The recent 1st District Appellate Court case of Andersen Law LLC v. 3 Build Construction, LLC, 2019 IL App (1st) 181575-U, examines among other topics, what constitutes a transferable asset under Illinois’s Fraudulent Transfer Act, 740 ILCS 160/1, et seq., and the pleading requirements to successfully allege the continuation exception to the general rule of no successor liability.

The plaintiffs’ IFTA claims were based on allegations that former members of the LLC debtors’ systematically raided company bank accounts and formed a new business entity to evade a money judgment.

A colorable IFTA claim — whether it sounds in actual or constructive fraud — requires a creditor-debtor relationship. It also requires the plaintiff to allege a transferor an identifiable asset.

Here, the court found the plaintiffs failed to allege either a debtor-creditor relationship between the judgment creditor and the individual LLC members or a transfer of debtor assets. The plaintiffs’ failure to allege that the debtor made transfers without receiving a reasonably equivalent value in exchange for the transfer also doomed their constructive fraud complaint count.

Next, the court jettisoned the plaintiffs’ actual fraud claims under IFTA section 5(a)(1). In an actual fraud claim, the plaintiff must show a specific intent to defraud a creditor. This section goes on to list some 11 “badges” of fraud ranging from whether the transfer was concealed, to whether the transferee was a corporate insider, to whether a transfer encompassed the bulk of a debtor’s assets. 740 ILCS 160/5(b)

The plaintiffs’ allegation that the transfers were fraudulent because they occurred within a year of the judgment or went to pay members’ personal expenses were deemed too conclusory to satisfy the pleading requirements for an IFTA actual fraud claim.

The court then rejected the plaintiffs’ IFTA section 6(a) (which governs claims arising before a transfer) claim based on the debtors forming a new corporation and diverting debtors’ business opportunities to that new entity.

An IFTA claim requires a transfer. The statute defines a “transfer” as “every mode… of disposing of or parting with an asset or an interest in an asset…” 740 ILCS 160/2(l).

“Asset” is defined as “property of a debtor” while “property,” in turn, means anything that may be the subject of ownership. 740 ILCS 160/2(b), (j).

But a transfer is not made until the debtor acquires rights in the asset transferred.

The court held the plaintiffs did not allege an asset or a transfer under the IFTA. Following Illinois case precedent, the court found that unfulfilled business opportunities were not transferrable assets under the statute.

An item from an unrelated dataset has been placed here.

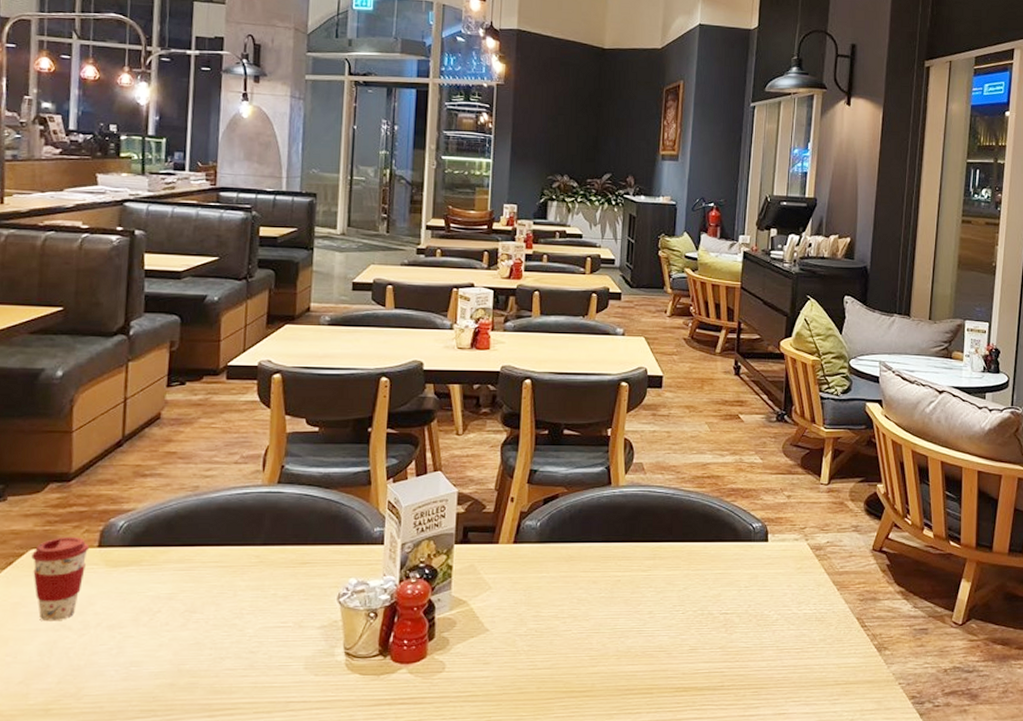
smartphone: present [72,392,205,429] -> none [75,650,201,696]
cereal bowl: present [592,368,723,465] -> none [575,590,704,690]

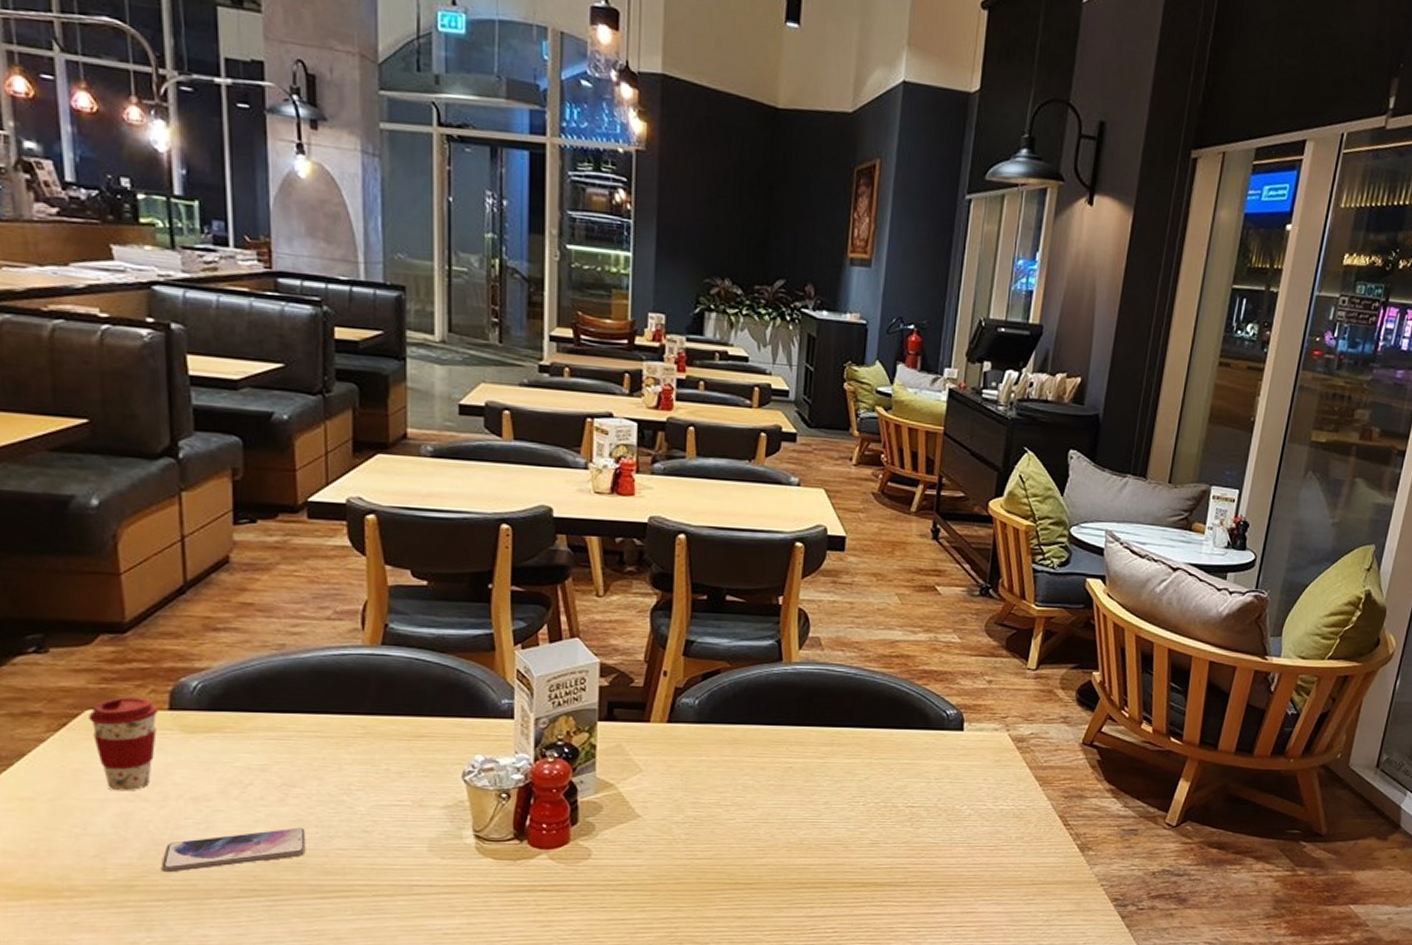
smartphone: none [75,650,201,696] -> present [161,827,306,873]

Finally, the court rejected the plaintiffs’ successor liability claim. The plaintiffs alleged the debtors’ members formed a new business entity for the purpose of avoiding the judgment.

The general rule is that a corporation that purchases the assets of another business is not liable for the debts or liabilities of the purchased corporation. An exception to this rule applies where the purchaser is a mere continuation of the seller.

To invoke the continuation exception, the plaintiff must show the purchasing corporation maintains the same or similar management and ownership as the purchased entity.

The test is whether there is a continuation of the selling business’s entity; not merely a continuation of the seller’s business. A commonality among the seller and buyer businesses’ officers, directors, and stock are the key ingredients of a continuation.

The court found the plaintiffs’ continuation exception arguments lacking. The plaintiffs failed to allege a purchase or transfer of the corporate debtors’ assets or stock by or to the new entity. And while the plaintiffs did allege some common management between the corporate debtors and the new entity, the plaintiffs failed to allege a commonality of stock between the companies.

Case lessons

A conjectural business expectancy is not tangible enough to constitute a transferable asset under IFTA;

A creditor’s attempt to impute a corporate judgment to individual shareholders is improper in a post-judgment fraudulent transfer case. Instead, the creditor should file a separate action against the individual shareholders for breach of fiduciary duty, usurpation of corporate opportunities, piercing the corporate veil or similar theories. Finally, an identify of ownership between former and successor corporation is a key element to invoke the continuation exception to rule of no successor liability.